_About this exercise_:
Every record below must be returned word for word, with the pictures left out.

--

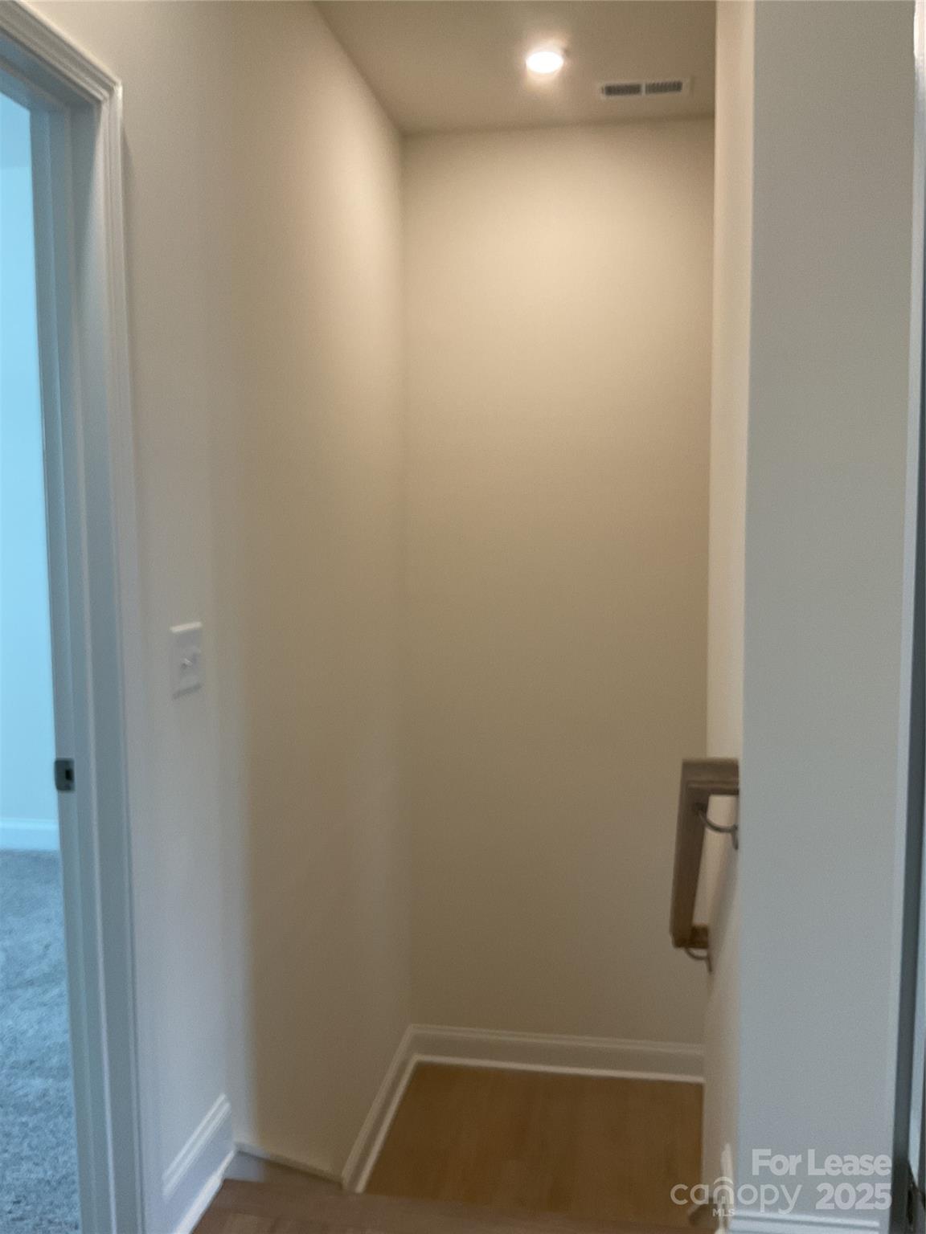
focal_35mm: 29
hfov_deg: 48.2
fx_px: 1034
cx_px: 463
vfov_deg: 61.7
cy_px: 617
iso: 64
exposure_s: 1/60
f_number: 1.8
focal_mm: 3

--

_Result below_:
focal_35mm: 29
hfov_deg: 48.2
fx_px: 1034
cx_px: 463
vfov_deg: 61.7
cy_px: 617
iso: 64
exposure_s: 1/60
f_number: 1.8
focal_mm: 3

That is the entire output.